The ‘super wicked problem’ of climate change is our Earthshot

Monday, April 19, 2021

The Boston Globe

Complexity and uncertainty can paralyze progress. That’s perhaps why the most important lesson students learn at MIT is to face an overwhelming problem by breaking it into parts. It’s an approach that may also be the nation’s best lever against climate change.

For more than a decade, sociologists have described global climate change as a “super wicked problem.” In Boston, that sounds like a local way of saying “really hard.” But more specifically, it means an enormously complex societal problem that has no single right answer and no clear finish line, multiple stakeholders with conflicting priorities, and no central authority empowered to solve it. What’s more, because those who share responsibility for the climate problem — all of us human beings currently alive — are simultaneously the ones trying to solve it, policy responses unreasonably favor the present over the future.

These “super wicked” layers of complexity and uncertainty are why climate change can feel paralyzing — and why tackling it is much more than a “moonshot.” Getting humans to the moon was difficult. But it was a well-defined problem with a solution based on established science, with no opposing forces other than a few laws of nature.

For the “Earthshot” we need now, we cannot count on any single government, or even all of them. The new whole-of-government US strategy on climate is game-changing. But it is only a start.

The problem requires sustained contributions from every corner of industry, every level of government, every academic institution, every foundation and philanthropist, and from all of us as individuals.

Daring to oversimplify, here’s the challenge: We must find affordable, equitable ways to bring every aspect of the global economy to net-zero carbon no later than 2050. At the same time, we must adapt to effects of climate change we can’t prevent.

To do all that in less than 30 years, we should pursue two tracks at once: On path one, we must go as far as we can, as fast as we can, with the tools we have now. And by tools, I mean not only science and technology, but also policy, infrastructure, behavioral and cultural changes, and more. All of us can be part of path one, right now.

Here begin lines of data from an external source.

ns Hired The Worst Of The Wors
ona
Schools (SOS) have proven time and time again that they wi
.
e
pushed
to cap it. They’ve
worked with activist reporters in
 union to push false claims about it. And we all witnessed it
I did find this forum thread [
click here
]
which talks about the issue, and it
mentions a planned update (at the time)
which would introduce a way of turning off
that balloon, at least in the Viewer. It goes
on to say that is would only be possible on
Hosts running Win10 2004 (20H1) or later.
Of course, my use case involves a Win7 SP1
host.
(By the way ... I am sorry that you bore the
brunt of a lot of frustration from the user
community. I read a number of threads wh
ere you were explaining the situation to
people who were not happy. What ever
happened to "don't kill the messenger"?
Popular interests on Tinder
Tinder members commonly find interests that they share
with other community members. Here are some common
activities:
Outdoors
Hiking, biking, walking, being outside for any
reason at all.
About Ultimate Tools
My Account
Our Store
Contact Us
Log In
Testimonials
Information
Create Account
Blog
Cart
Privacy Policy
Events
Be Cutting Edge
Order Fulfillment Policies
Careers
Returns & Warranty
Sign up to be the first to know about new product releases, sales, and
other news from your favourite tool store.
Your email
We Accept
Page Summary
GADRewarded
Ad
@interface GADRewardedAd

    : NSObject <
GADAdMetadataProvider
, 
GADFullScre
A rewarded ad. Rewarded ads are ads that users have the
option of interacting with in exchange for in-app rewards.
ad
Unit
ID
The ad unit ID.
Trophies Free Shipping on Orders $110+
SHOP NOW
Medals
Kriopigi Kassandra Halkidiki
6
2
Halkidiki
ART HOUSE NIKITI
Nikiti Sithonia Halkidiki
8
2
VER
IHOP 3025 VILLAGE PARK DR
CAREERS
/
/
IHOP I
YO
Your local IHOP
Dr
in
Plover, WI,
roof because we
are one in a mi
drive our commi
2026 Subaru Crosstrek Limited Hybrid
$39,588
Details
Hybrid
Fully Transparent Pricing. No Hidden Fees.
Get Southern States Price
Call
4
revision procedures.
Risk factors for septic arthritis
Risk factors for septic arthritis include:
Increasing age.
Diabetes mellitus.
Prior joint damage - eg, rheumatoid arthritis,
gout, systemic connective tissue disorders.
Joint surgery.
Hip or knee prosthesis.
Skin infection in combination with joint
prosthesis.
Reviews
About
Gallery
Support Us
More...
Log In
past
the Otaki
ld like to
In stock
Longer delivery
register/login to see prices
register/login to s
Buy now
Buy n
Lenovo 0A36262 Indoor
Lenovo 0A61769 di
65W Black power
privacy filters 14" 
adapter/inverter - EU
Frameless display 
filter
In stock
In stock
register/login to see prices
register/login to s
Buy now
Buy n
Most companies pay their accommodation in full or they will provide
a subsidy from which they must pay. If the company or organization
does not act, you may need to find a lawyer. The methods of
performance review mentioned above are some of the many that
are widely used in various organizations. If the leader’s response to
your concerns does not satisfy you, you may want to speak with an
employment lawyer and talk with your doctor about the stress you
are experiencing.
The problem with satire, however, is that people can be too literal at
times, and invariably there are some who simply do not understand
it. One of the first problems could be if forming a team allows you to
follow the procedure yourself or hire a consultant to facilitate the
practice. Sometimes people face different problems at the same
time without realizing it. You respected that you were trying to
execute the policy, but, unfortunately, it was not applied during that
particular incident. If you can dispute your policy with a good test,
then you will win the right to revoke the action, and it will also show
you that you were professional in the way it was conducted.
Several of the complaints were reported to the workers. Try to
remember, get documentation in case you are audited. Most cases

The federal government can play a pivotal role by providing a national roadmap, sustained investment, and precise milestones to be achieved by 2030, with a commitment to regroup at that point to weigh progress and revise strategies.

But the fact is, current technology alone will not get us to the 2050 target.

Therefore, in parallel, on path two we need to invest in, invent, and deploy a suite of new tools, including science and technology breakthroughs, that it will take to fully reach the 2050 goal.

Humanity needs bold new answers across the economy, from every kind of low-carbon energy innovation, to how to wring carbon out of aviation, concrete production, supply chains, and agriculture, to techniques for pulling carbon from the atmosphere, to circular lifecycles for plastics, to policies for environmental justice and jobs for coal and oil towns, to climate models precise enough to help local communities take defensive action. This is what it means to break down the problem.

To meet this path two challenge, the research universities our region is known for have a special role: to spawn ideas that meet the needs of different sectors, and to optimize a system for speeding the mind-to-lab-to-market flow of technological answers, while helping to shape policies and processes to support adoption at scale.

For instance, to inspire daring ideas to address some of the toughest unsolved problems around climate, we launched the MIT Climate Grand Challenges. Our faculty responded with novel, potentially game-changing concepts, from capturing CO2 by domesticating fast-growing microbes to lightweight, all-carbon buildings. This fall, we will announce the first batch of high-impact ideas for intensive research toward breakthroughs.

It’s also crucial to find fast, efficient ways to deliver new solutions across the economy.

Universities can help “tough tech” ideas like these reach the market by creating specialized accelerators. MIT did just that in creating The Engine, an initiative that identifies entrepreneurs with bold new-science answers to deep societal problems and connects them with impact investors. Last fall, we were delighted to have Harvard University join us as an investor too. Ideas already in the works range from zero-emission steel production to the most promising strategy for carbon-free fusion power.

In an era when corporations are racing to meet net-zero carbon commitments, we see an opportunity to create an innovation marketplace based on collaboration, not competition. This approach is embodied in the new MIT Climate and Sustainability ConsortiumMember companies include industry leaders in fields from aerospace to AI, personal devices to packaged foods. They are working with MIT researchers and with each other to dramatically speed the creation, testing, and deployment of practical climate solutions within their production processes, supply chains, and service models. Every new solution will be shared and scaled quickly, across sectors.

With a super wicked problem, nobody has all the answers. But if individuals and institutions in every part of the economy and society tackle the pieces of the problem within their reach and collaborate with each other, we have a real shot — an Earthshot — at preserving a habitable world.